— START OF EXTRACTED TEXT —
~$ A Phishing Expedition!

Posted on May 11th, 2023. | Est. reading time: 15 minutes

Tags:InfoSecCyberSecDevelopmentReverse-EngineeringCyberSec


"Well, this is new!" is probably one of the sentences going through your head right now, if you've been keeping track of this blog.

And you would be entirely correct, as this is my first time collaborating with industry peers Emily Dennison ( @nylixar) and Oli Hough ( @olihoughio) to investigate what seems to be a sophisticated phishing kit, used by a threat actor we are uncertain about (possibly 0ktapus or Scatter Swine), that we have in the meantime named SecuriPhish.

But I'm getting ahead of myself.


Summary



A discovery of phishes

All of this started a fateful <insert time of day here>, when one of my friends received a phishing email.

This would be an ordinary everyday occurrence, had she not been using that email address for a singular service: the domain name registrar Namecheap.

Did Namecheap get popped? Magic 8-ball says probably not.

But Namecheap uses a service called SendGrid to send out emails, which is owned by Twilio, which was allegedly the victim of a breach on June 29th, 2022 (related article here, related Twilio investigation here).
— END OF EXTRACTED TEXT —
» EXERCISE REQUIREMENTS
List every company or online service that the phishing blog post above names.
— START OF DATASET —
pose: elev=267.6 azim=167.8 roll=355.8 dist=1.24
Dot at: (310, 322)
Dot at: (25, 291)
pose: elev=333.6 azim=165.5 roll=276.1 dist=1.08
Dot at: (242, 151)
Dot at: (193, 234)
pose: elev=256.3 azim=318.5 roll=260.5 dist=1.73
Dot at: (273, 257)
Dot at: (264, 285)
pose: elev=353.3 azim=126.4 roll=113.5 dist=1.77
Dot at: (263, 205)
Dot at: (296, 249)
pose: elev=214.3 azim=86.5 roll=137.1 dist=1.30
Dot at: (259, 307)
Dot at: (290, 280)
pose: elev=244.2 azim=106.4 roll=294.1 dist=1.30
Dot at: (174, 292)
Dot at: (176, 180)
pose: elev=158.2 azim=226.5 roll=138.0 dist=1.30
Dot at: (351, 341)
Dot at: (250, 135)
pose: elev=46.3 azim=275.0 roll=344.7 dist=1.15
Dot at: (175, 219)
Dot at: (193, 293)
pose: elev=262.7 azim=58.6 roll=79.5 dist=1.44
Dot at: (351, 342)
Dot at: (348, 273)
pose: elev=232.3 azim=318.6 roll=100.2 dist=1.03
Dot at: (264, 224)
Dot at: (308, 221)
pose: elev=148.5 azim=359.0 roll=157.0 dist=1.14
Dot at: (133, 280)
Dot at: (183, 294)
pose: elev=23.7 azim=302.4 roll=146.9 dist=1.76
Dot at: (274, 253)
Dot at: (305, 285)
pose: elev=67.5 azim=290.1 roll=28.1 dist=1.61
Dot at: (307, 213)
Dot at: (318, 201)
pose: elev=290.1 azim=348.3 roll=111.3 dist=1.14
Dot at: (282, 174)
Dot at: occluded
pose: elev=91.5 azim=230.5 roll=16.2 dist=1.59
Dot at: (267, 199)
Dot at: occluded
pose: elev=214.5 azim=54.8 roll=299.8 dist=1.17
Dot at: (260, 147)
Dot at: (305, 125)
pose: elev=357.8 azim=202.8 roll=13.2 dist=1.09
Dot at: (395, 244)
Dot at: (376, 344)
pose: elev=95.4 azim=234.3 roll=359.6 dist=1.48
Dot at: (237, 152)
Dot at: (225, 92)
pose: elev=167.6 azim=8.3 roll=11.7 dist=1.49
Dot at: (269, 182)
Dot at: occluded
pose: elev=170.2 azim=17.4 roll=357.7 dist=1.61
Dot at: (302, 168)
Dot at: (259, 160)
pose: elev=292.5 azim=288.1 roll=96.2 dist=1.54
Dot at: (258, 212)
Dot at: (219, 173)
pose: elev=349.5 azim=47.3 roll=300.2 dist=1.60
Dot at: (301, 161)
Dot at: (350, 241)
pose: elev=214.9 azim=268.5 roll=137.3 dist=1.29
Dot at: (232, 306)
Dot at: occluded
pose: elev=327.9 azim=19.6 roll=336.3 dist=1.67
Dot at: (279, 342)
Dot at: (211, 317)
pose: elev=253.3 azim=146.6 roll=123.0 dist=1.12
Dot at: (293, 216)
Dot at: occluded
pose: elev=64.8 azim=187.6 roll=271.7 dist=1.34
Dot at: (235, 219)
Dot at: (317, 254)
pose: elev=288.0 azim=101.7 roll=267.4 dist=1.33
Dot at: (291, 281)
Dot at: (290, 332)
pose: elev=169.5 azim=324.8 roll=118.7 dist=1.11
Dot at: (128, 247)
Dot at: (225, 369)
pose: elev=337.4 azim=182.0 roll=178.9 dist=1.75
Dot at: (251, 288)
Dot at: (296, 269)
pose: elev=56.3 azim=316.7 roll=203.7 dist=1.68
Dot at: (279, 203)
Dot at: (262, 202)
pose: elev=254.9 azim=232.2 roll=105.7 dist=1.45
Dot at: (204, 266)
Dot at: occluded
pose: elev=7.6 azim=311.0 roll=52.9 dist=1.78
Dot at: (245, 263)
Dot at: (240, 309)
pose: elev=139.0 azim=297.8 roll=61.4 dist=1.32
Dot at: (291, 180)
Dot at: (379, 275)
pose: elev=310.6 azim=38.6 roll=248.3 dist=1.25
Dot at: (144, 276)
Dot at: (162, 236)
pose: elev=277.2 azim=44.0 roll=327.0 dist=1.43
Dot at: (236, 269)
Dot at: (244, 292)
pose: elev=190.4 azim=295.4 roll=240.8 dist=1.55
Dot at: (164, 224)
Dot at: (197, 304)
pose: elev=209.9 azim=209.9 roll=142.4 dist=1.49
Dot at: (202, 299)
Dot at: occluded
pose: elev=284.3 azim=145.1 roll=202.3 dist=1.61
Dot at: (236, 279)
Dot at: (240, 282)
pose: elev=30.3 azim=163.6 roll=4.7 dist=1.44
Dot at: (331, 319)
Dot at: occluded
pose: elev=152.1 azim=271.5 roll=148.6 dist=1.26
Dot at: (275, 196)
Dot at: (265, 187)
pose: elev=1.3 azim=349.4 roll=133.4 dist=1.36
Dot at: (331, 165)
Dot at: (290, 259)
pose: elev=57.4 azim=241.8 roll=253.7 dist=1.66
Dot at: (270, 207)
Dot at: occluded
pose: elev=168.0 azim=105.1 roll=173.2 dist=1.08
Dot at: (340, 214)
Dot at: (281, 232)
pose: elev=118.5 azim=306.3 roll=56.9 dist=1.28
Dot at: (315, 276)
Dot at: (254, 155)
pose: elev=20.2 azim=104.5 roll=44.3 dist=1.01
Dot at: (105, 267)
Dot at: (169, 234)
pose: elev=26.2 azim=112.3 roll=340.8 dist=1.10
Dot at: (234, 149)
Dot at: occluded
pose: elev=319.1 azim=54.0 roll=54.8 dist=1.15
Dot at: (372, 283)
— END OF DATASET —
» SOLUTION
Namecheap, SendGrid, Twilio